以下のネットワーク構成における環境設定例を示します。
既存の物理サーバ上のクラスタシステムをKVMゲストに移行する場合、本構成を使用します。
KVMゲストにおいて、NICを二重化した状態でGLSを構築するため、KVMホストでは、KVMゲストのNICごとに仮想ブリッジが必要になります。また、管理LANからKVMホストに接続できるように、NIC切替方式で2つの仮想ブリッジを束ねます。
GLS以外のネットワークの設定については、“3.2.2 ネットワークの設定”を参照してください。

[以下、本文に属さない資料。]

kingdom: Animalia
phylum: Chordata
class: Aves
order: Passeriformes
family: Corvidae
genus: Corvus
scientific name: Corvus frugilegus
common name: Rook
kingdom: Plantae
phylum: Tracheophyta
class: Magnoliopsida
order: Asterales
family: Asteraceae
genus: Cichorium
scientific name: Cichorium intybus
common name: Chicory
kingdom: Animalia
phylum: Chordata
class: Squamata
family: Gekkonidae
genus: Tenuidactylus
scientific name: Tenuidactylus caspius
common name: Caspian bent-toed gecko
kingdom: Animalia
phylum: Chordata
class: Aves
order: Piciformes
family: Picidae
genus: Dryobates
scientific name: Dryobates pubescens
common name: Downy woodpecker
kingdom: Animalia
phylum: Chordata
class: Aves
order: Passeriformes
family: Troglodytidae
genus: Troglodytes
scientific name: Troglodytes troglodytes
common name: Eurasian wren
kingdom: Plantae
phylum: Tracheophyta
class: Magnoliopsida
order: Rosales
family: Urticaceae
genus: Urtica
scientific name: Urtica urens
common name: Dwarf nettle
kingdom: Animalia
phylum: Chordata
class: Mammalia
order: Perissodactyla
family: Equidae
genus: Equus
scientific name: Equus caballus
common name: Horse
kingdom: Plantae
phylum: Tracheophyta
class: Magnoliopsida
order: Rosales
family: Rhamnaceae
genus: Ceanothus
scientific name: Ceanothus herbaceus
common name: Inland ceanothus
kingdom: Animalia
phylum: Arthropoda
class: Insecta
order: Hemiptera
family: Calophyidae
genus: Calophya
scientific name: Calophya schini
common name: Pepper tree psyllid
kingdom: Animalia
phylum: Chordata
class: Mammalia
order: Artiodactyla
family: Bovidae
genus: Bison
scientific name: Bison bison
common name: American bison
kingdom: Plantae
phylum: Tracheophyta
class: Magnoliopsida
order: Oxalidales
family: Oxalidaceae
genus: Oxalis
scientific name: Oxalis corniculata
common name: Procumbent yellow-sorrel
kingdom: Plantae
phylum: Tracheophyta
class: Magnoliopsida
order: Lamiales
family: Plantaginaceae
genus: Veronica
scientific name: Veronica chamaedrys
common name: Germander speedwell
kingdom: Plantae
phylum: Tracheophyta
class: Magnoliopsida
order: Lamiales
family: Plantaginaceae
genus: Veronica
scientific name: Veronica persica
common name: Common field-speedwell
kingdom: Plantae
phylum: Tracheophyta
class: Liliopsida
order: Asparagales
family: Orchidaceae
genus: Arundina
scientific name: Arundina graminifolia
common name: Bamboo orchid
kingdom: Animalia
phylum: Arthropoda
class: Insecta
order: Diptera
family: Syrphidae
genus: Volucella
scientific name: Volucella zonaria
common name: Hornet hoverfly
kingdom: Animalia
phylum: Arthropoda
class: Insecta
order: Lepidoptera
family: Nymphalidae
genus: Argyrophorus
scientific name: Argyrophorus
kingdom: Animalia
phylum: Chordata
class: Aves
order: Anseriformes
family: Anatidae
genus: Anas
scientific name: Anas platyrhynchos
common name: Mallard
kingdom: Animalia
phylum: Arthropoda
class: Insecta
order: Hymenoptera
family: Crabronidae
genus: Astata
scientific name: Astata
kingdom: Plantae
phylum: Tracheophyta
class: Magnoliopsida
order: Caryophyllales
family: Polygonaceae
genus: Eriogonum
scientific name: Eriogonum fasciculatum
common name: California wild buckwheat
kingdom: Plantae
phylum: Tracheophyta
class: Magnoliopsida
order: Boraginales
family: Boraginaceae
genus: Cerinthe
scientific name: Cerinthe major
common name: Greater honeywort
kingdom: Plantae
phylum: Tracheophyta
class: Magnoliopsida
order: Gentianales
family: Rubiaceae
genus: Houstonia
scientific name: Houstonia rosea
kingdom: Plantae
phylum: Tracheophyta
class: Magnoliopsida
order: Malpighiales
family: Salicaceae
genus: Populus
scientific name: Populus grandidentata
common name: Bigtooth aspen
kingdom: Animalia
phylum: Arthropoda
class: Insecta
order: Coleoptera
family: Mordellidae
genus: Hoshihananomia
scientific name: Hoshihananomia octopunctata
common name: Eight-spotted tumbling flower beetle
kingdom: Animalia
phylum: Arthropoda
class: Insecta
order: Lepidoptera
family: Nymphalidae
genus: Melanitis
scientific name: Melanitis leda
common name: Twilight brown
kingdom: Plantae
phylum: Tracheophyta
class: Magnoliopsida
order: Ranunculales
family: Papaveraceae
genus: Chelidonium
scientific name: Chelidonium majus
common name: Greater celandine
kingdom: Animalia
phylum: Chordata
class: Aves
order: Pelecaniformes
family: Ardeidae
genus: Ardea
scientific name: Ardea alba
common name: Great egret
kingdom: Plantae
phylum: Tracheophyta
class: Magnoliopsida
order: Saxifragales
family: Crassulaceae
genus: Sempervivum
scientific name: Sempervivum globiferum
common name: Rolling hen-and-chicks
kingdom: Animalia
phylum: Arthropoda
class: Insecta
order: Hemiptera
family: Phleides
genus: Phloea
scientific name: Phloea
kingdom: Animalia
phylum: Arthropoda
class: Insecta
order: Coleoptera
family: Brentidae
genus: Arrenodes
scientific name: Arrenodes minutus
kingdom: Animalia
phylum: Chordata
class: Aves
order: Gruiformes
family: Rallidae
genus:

クラスタシステムの設定については、クラスタシステムのマニュアルを参照してください。
なお、ここでは系間パスの記述は省略してあります。
また、点線は、インタフェースが非活性状態であることを表します。
[KVMホスト1の設定]
1) システムの設定
1-1) /etc/hostsファイルに、使用するIPアドレスおよびホスト名を定義します。
192.168.70.1 hosta # HOST-Aの仮想IP 192.168.70.2 hostb # HOST-Bの仮想IP 192.168.70.100 swhub1 # primary監視先HUBのIPアドレス 192.168.70.101 swhub2 # secondary監視先HUBのIPアドレス |
1-2) /etc/sysconfig/network-scripts/ifcfg-ethX(Xは0,1,2,3)ファイルを以下のように編集します。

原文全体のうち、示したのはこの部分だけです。